Hubert Sandtner (CSU) betonte, dass die Nachbarn investiert hätten und Planungssicherheit bräuchten. Diese dürfe man unter keinen Umständen beeinträchtigen.
OB Gotz konnte dem Thema gewerbliches Wohnen auf Zeit in Erding durchaus etwas abgewinnen. „Wir haben in diesem Bereich eine erhebliche Nutzung, die den Wohnungsmarkt in dieser Größe blockiert.“ Das sah Leon Kozica (SPD) ebenso. Auch Hans Egger (Erding Jetzt) fand es bei allen rechtlichen Problemen praktisch, „wenn viele kleinere Wohnungen dadurch frei werden“.
Hans Fehlberger (FW) will das Vorhaben ebenfalls positiv begleiten und erinnerte: „Der Bebauungsplan ist jetzt 30 Jahre alt, das Grundstück ist brachliegendes Bauland. Die Nachbarn haben keine Verschattung.“ Allerdings sind auch ihm 400 Wohnungen zu viel. „300 bis 350 wären in Ordnung“, befand er.
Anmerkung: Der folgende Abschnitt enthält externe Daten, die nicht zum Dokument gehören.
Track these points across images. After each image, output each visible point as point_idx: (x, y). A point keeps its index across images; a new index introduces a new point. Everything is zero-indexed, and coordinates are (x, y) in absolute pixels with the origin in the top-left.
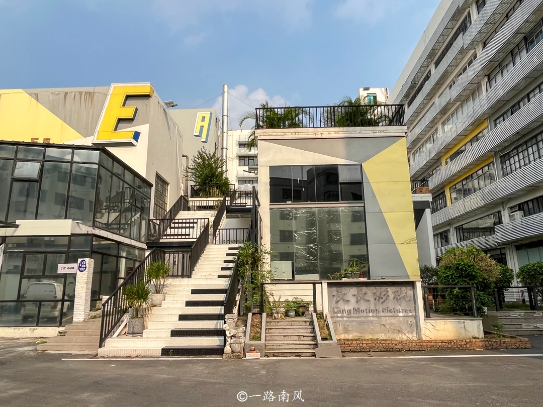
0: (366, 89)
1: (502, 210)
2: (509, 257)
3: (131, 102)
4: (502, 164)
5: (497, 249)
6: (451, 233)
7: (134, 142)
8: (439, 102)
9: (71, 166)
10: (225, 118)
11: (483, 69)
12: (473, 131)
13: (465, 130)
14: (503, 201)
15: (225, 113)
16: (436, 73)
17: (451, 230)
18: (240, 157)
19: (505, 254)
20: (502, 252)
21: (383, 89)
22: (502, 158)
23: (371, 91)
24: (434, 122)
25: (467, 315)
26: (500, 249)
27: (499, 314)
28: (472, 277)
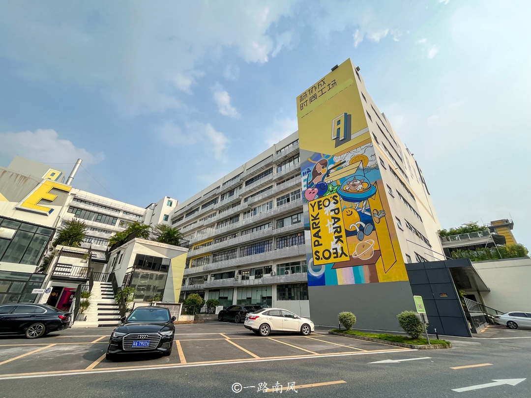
0: (168, 198)
2: (205, 294)
3: (54, 191)
4: (214, 257)
7: (48, 213)
8: (199, 223)
9: (34, 235)
10: (71, 179)
11: (217, 221)
12: (207, 240)
13: (205, 239)
14: (210, 272)
15: (72, 176)
16: (201, 211)
18: (70, 206)
20: (204, 292)
21: (176, 201)
22: (215, 255)
23: (171, 199)
24: (194, 230)
25: (191, 314)
26: (203, 290)
27: (199, 315)
28: (195, 303)
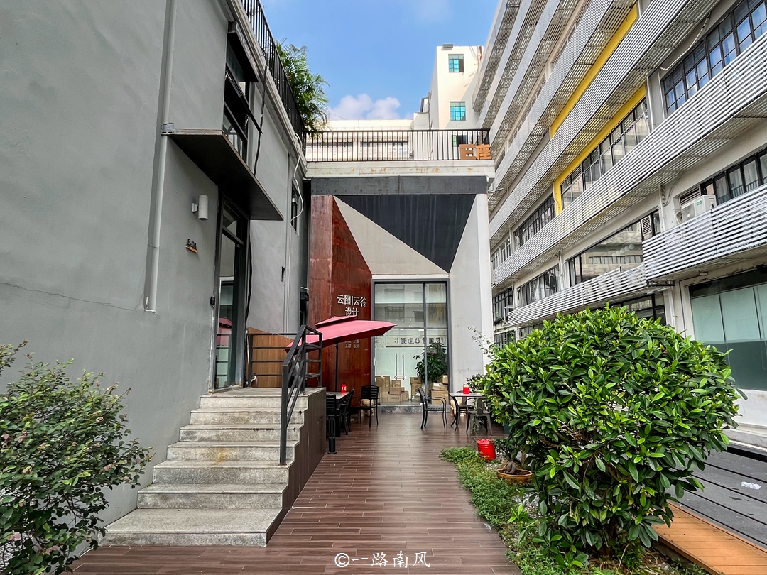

Auch Hans Balbach (Erding Jetzt) fände es schön, „wenn in dem Gewerbegebiet was passieren würde. Allerdings ist das Ausmaß etwas zu groß“. „Wir können uns Wohnen durchaus hier vorstellen“, erklärte auch Herbert Maier (Grüne). Er kritisierte aber, dass das geplante Dach nicht für eine Photovoltaik-Anlage geeignet sei.
Jetzt ist der Bauwerber am Zug. Er war in der Sitzung anwesend und hörte die Einwände aus erster Hand.